What occurs behind the scenes in the event that the United States does unilaterally confront Iran will be just as impacting. It’s obvious that they will attempt to utilize pro-Western movements in the country as a force for destabilization, but despite the belief of men such Mr. Cheney that Iranians will rise up against their government and theocratic infrastructure en mass after the United States has used military force is a stretch. One only has to look that the percentage of Iranians that claimed they would defend their country’s right to develop nuclear power as a case against American wishful thinking. It should also not be forgotten that many Iranians are also not forgetful of the past and US complicities with regards to the Shah’s regime, nor British complicities for that matter.

It is, like the invasion of Iraq, a massive gamble; one that has a greater chance of galvanizing Iranian public defiance than it does their willingness to side with the objectives of a foreign invader. Iran, as some of you might recall, was once a democracy. And when their democratically elected leader refused to play ball with international oil interests, he was painted a Communist and a coup was engineered (see Operation AJAX) to remove him from power. Following that, democracy was not reinstituted, but rather the rule of a monarch, which should betray the sort of hypocrisy that the West has routinely displayed with regards to the Middle East. While the President champion’s democracy in Iraq, its neighbour, Saudi Arabia, remains anything but. And as we’re all aware, nary a word is mentioned about that beyond the fact that significant arms are to be provided them by the US.
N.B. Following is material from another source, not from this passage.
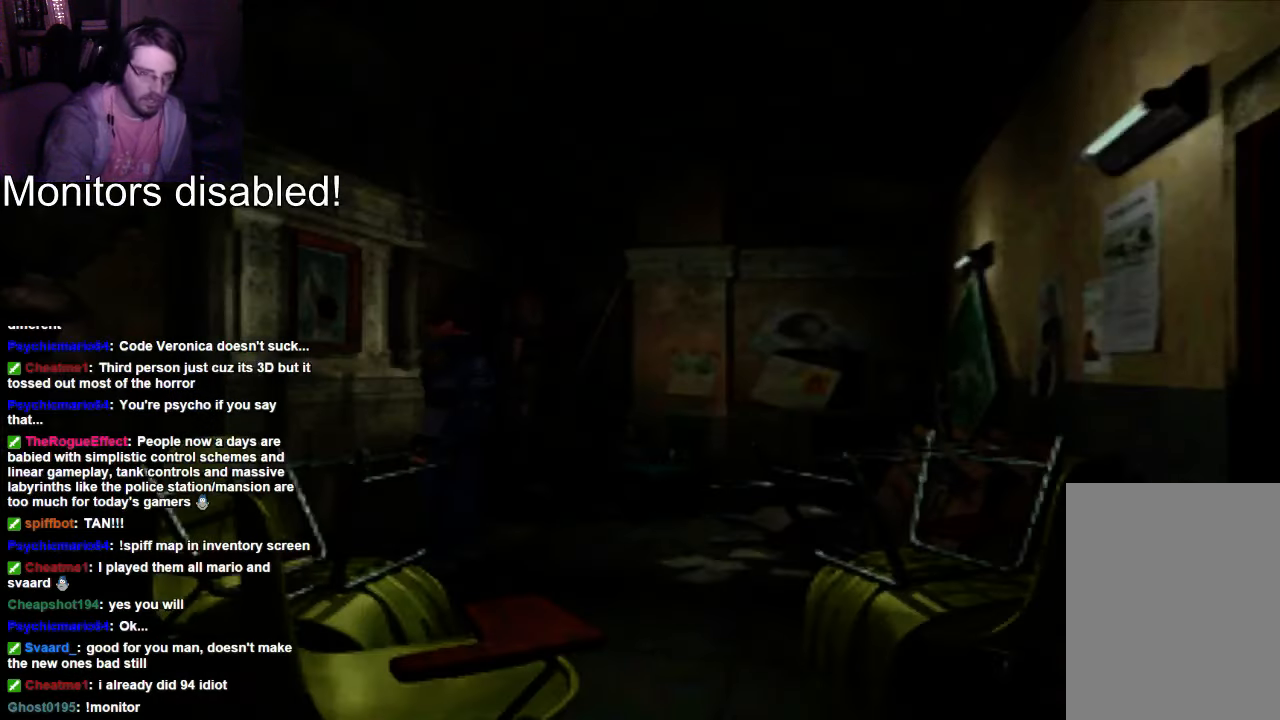
{"dt_ms": 500, "buttons": [], "left_stick": "center", "right_stick": "center", "events": []}
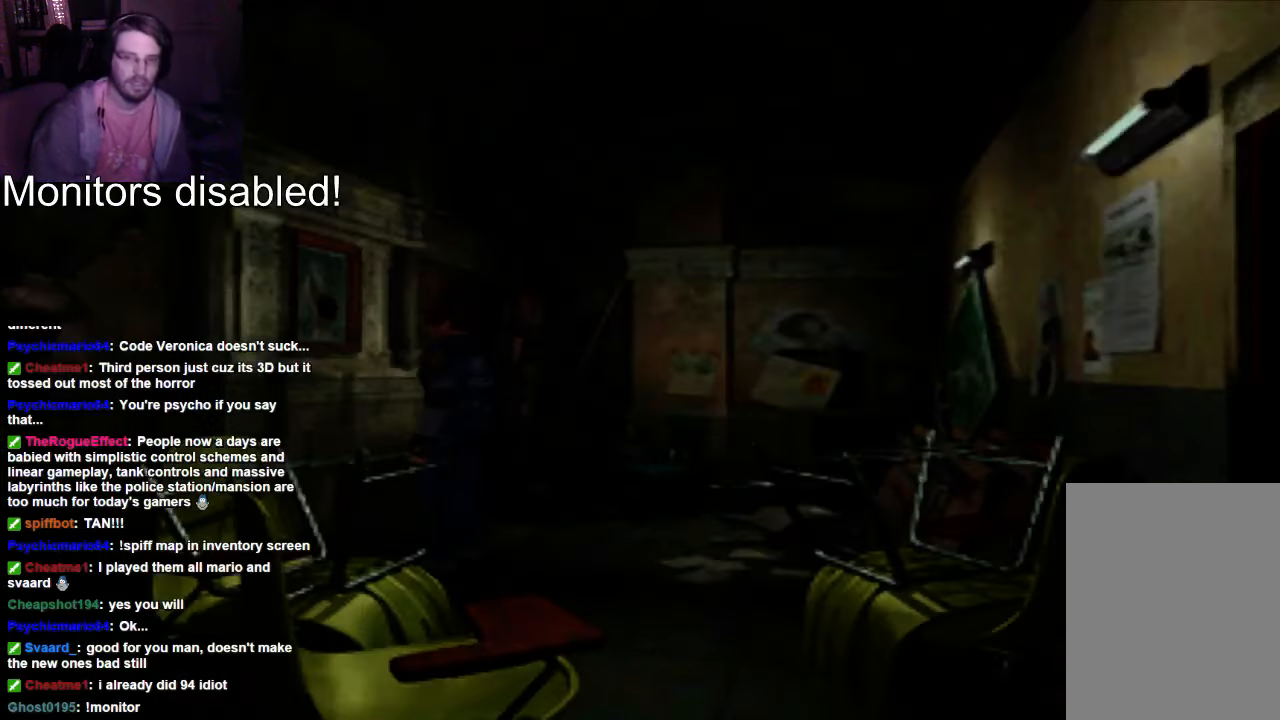
{"dt_ms": 500, "buttons": [], "left_stick": "center", "right_stick": "center", "events": []}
Security, democracy, freedom – these are just words that mask our exploitative and imperial natures, and do so with alarming success. If Iran is to be militarily confronted, what then is the endgame? That it too will see the rise of a wholly American influenced government? That the United States will find itself in a much larger war in which insurgents in two different countries are arrayed against them?

Being that he’s the most powerful man in the world, I would assume that George Bush has the answers to such questions. Then again, given the fact that he’ll be retiring to his ranch in Texas in a little under a year and a half, does he need to?